JOSÉ MARÍA LÓPEZ PIÑERO: EL MAESTRO

Javier Puerto
Universidad Complutense de Madrid
JA-PUERTO@telefonica.net

Recibido: 18 de septiembre de 2010. Aceptado: 11 de noviembre de 2010.

José María López Piñero: el maestro (Resumen)

Recorrido subjetivo por la magistral obra intelectual de José María López Piñero. Evocación de mi contacto con la misma y con el autor.

Palabras clave: historia, ciencia, medicina, biografía científica, intelectuales en España, siglo XX.

José María López Piñero: the master (Abstract)

Subjective tour of Jose Maria Lopez Piñero's magisterial intellectual work. Evocation of my contact with his intellectual work and with the author.

Key words: history, science, medicine, scientific biography, intellectual in Spain, 20th century.


La peor noticia de este caluroso verano de 2010, desde el punto de vista personal, ha sido el fallecimiento de José María López Piñero.

Mi admirado colega y amigo, Horacio Capel, me pide una reflexión subjetiva sobre su persona y su obra, la cual acometo como una obligación y un placer: la obligación de reconocer la excelencia y la genialidad ajena en alguien dedicado a un trabajo muy similar al mío, y el placer de no someterme a los parámetros de objetividad que el propio José María me habría exigido.

En mi discurso de ingreso en la Real Academia Nacional de Farmacia dí cumplido testimonio de mis maestros, entre ellos, evidentemente, López Piñero. Tuve la suerte, además, de encontrarme con él a través de sus textos. La suya sobre mí fue una influencia intelectual, no personal.

Como admirador que soy de la literatura, encargado de algunos ciclos en donde Ciencia y Humanidades tratan de complementarse, sé de la dificultad de tratar con ciertos autores geniales. En muchas ocasiones sus peculiaridades personales te hacen aborrecer su obra. Sin llegar a esos extremos, el trato con nuestros maestros, incluso con nuestros padres, tiene siempre un matiz agridulce. Los seres humanos somos especiales y nuestras particularidades se incrementan con los años, las enfermedades o, simplemente, la manifestación contradictoria de ideas y sentimientos.           

A José María lo conocí en torno a 1984, cuando ya había estudiado su obra publicada hasta ese momento, la admiraba y tenía como modelo de trabajo. Desde entonces mantuve una comunicación fluida con él (aunque no excesivamente frecuente). Durante los dos años que permanecí en su área de conocimiento (Historia de la Ciencia) coincidí en dos oposiciones, afortunadamente indiscutibles y luego, al ganar la cátedra en otra área, aunque dedicándome siempre a idénticos menesteres en la docencia y la investigación, no volví a tener contacto con él en el siempre dificultoso ámbito de las plazas académicas, aunque sí me llamaron en varias ocasiones -él y sus colaboradores- para juzgar alguna tesis doctoral, en todos los casos también absolutamente irreprochables. Tuve la suerte, en definitiva, de mantener una relación intelectual sin las dificultades inherentes al contacto cotidiano ni a la pugna de intereses encontrados de la vida académica, lo cual, creo yo, me sitúa en un lugar privilegiado para dar una idea general sobre su actividad intelectual.

• **Consigna de trabajo 1**
En el texto sobre José María López Piñero, ¿en torno a qué año se sitúa el primer encuentro personal con él?
• **Consigna de trabajo 2**
Devuelve sin cambios el fragmento del texto sobre José María López Piñero que se abre con las palabras que contienen "Palabras clave: historia, ciencia, medicina, biografía" y se cierra con "with the author.".
Las líneas no desempeñan ningún papel en esta parte.

• **Líneas facilitadas**
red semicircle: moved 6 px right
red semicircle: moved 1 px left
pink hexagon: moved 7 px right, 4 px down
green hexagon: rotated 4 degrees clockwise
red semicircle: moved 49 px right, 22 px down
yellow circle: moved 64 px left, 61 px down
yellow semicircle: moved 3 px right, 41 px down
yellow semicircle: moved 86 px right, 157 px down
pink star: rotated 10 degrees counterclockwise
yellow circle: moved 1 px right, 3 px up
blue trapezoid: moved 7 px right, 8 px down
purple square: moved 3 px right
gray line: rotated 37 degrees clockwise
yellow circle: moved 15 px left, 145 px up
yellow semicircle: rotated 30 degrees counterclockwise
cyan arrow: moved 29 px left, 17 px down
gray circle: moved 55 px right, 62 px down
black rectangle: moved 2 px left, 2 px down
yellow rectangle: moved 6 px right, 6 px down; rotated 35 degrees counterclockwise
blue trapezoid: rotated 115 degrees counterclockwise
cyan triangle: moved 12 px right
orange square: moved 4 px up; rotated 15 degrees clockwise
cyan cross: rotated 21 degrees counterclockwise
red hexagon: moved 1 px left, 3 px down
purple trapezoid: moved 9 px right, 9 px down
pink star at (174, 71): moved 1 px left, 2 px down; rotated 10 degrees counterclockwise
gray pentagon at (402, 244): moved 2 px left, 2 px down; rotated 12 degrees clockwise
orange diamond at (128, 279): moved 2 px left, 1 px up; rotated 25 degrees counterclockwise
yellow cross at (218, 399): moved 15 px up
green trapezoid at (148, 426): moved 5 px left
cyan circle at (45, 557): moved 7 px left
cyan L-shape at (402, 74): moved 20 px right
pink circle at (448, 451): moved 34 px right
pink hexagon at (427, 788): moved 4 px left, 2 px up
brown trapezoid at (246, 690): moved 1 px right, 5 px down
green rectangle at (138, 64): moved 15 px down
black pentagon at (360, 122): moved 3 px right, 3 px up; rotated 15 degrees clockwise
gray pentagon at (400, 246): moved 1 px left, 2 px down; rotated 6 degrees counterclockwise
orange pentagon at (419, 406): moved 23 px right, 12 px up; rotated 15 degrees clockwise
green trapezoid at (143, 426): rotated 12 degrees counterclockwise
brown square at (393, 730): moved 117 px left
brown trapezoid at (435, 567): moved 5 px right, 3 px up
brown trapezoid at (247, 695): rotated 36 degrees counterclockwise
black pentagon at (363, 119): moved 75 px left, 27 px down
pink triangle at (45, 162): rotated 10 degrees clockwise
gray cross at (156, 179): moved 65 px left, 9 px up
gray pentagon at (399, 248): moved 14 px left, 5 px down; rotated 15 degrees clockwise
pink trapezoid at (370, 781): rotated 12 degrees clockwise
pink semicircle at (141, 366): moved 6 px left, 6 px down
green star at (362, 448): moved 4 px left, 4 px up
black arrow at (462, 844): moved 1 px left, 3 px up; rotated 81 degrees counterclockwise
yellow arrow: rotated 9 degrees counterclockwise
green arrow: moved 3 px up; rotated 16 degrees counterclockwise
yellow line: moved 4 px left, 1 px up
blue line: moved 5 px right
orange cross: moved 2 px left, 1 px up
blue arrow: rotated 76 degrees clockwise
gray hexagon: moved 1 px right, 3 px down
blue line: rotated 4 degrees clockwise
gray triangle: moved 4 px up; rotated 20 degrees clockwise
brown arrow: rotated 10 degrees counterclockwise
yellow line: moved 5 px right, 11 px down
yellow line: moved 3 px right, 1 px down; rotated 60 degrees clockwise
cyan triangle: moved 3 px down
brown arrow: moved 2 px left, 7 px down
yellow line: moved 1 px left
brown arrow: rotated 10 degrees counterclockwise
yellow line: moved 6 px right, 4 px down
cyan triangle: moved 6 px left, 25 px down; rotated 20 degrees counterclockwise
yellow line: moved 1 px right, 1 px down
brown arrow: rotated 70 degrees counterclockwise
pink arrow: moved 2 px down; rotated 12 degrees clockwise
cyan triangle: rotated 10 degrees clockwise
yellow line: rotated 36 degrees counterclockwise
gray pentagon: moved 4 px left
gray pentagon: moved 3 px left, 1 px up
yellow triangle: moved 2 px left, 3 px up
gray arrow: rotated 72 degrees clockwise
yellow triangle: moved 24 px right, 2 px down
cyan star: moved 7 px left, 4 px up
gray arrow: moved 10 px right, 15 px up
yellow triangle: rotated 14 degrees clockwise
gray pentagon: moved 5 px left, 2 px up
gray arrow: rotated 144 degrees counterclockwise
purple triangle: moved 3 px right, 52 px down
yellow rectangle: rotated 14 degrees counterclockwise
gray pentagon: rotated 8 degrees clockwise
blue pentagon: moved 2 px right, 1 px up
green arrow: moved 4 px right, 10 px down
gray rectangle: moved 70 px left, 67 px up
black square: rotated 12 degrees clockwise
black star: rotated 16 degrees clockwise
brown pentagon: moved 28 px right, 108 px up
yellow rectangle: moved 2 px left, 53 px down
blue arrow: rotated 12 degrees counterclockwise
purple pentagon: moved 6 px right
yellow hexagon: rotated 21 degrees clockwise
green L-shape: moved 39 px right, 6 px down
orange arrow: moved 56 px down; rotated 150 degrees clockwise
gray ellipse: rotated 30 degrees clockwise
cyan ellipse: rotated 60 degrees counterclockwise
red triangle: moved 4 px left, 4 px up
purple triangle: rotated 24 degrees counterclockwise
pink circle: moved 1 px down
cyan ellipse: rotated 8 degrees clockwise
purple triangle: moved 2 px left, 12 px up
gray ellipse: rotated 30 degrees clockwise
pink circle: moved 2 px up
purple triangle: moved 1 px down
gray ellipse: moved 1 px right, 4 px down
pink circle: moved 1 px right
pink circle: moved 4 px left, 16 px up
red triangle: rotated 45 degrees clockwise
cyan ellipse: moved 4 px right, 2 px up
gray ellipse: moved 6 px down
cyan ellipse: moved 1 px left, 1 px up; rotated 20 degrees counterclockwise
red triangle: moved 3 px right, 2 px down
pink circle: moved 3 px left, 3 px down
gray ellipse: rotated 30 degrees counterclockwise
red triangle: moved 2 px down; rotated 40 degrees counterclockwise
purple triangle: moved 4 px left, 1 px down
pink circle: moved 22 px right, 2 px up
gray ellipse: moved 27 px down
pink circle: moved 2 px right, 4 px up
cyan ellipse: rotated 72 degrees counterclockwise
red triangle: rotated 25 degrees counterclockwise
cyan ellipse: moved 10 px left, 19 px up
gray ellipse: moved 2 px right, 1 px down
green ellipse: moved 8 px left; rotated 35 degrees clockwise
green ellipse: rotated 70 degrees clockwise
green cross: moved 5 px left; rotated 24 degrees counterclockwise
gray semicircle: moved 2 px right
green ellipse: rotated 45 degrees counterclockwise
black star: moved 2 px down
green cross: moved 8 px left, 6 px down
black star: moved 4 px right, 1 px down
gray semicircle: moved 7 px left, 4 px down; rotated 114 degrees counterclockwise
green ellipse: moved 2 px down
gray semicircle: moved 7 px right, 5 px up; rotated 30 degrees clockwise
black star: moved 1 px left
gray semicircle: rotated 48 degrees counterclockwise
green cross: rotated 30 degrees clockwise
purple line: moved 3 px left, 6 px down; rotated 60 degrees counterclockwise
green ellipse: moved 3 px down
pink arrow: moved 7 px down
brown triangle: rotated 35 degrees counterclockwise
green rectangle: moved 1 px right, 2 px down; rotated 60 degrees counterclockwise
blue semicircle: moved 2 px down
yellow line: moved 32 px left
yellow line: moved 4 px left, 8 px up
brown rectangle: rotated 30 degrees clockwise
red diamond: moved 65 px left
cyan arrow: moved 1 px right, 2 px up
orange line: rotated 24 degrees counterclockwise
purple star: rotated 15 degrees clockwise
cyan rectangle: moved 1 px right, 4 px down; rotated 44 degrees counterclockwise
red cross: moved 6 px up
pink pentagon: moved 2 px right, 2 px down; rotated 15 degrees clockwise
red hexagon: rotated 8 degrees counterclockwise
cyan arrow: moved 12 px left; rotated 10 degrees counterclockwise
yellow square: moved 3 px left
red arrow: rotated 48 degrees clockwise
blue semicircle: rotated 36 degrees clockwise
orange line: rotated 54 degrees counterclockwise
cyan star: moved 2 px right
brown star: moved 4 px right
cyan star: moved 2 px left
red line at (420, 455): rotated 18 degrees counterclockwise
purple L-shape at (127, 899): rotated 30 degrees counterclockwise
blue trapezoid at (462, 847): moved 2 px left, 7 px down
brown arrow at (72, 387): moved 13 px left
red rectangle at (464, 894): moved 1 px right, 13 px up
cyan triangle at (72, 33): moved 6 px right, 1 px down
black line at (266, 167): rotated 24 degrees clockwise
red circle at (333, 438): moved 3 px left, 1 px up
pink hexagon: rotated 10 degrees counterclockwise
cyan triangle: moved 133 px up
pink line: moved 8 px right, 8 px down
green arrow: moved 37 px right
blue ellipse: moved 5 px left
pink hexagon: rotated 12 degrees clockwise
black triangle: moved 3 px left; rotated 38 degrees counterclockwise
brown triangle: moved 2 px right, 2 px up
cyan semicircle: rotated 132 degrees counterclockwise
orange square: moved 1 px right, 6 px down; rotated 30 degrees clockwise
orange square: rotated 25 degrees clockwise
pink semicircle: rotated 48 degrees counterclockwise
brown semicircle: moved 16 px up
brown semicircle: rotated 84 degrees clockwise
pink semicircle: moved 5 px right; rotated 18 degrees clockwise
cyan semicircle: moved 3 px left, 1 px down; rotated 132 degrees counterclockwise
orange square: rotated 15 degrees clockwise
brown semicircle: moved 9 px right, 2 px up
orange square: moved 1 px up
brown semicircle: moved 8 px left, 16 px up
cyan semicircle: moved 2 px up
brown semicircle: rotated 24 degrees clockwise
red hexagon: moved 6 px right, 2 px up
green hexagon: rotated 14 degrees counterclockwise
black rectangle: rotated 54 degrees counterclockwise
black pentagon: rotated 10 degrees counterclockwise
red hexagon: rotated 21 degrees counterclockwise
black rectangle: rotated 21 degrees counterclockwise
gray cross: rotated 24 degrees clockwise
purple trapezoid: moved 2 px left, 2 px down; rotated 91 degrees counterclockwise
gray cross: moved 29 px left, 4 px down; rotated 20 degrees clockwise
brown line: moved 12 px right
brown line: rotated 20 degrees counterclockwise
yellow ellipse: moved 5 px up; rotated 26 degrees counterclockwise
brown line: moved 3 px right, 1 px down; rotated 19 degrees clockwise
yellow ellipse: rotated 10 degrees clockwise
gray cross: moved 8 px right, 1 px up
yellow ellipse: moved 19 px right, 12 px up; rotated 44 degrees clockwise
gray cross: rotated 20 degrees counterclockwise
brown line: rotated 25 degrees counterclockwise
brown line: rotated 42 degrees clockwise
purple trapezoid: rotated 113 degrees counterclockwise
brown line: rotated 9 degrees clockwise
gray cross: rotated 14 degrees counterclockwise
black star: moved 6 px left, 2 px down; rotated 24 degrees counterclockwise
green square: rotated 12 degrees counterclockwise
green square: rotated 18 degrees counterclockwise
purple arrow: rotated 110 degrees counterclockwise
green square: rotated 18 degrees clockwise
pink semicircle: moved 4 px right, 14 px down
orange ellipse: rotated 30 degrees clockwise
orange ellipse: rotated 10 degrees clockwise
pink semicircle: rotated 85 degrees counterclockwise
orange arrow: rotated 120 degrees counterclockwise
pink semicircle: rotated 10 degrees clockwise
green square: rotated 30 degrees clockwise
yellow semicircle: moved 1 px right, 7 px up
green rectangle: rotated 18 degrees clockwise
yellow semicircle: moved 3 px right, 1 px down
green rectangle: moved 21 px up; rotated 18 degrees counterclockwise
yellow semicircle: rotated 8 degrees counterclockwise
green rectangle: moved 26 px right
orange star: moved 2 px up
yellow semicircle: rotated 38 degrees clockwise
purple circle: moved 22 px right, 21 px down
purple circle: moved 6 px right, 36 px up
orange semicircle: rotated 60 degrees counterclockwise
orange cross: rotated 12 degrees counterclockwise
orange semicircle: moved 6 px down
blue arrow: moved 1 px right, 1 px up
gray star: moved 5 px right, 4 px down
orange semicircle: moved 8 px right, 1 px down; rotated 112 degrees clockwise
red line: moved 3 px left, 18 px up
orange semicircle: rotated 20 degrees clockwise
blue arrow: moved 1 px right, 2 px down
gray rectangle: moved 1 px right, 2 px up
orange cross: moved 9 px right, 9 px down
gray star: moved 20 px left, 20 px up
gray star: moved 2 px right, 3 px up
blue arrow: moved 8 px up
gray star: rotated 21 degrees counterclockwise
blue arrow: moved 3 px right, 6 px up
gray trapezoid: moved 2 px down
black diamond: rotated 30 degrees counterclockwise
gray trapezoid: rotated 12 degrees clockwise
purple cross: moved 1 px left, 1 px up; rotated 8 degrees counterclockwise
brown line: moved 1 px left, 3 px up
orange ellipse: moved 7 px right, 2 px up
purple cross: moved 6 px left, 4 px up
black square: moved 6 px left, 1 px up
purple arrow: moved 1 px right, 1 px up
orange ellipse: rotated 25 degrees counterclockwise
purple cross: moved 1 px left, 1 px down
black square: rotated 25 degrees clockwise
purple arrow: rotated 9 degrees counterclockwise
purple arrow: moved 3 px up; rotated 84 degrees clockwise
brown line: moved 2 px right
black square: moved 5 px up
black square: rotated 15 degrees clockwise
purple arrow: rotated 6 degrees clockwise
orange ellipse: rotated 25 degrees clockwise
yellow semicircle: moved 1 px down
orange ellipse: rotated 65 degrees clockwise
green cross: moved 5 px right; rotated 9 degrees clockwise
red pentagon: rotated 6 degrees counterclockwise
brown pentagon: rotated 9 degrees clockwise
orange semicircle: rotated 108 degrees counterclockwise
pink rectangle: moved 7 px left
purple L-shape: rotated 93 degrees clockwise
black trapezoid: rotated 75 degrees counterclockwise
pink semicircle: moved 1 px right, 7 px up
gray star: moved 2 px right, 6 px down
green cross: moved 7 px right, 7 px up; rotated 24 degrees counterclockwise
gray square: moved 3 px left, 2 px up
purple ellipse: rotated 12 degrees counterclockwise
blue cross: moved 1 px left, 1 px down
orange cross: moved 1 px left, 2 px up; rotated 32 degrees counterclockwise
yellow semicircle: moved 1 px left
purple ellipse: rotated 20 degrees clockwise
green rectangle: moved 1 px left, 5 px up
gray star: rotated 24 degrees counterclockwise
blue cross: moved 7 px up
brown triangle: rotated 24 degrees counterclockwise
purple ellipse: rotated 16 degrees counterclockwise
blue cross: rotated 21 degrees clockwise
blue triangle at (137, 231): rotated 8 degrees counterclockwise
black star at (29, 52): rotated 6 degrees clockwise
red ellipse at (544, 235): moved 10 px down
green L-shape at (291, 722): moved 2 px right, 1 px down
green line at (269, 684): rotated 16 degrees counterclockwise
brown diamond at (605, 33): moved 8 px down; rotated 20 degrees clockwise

• **Respuesta escrita 1**
En torno a 1984.

• **Respuesta escrita 2**
Palabras clave: historia, ciencia, medicina, biografía científica, intelectuales en España, siglo XX.

José María López Piñero: the master (Abstract)

Subjective tour of Jose Maria Lopez Piñero's magisterial intellectual work. Evocation of my contact with his intellectual work and with the author.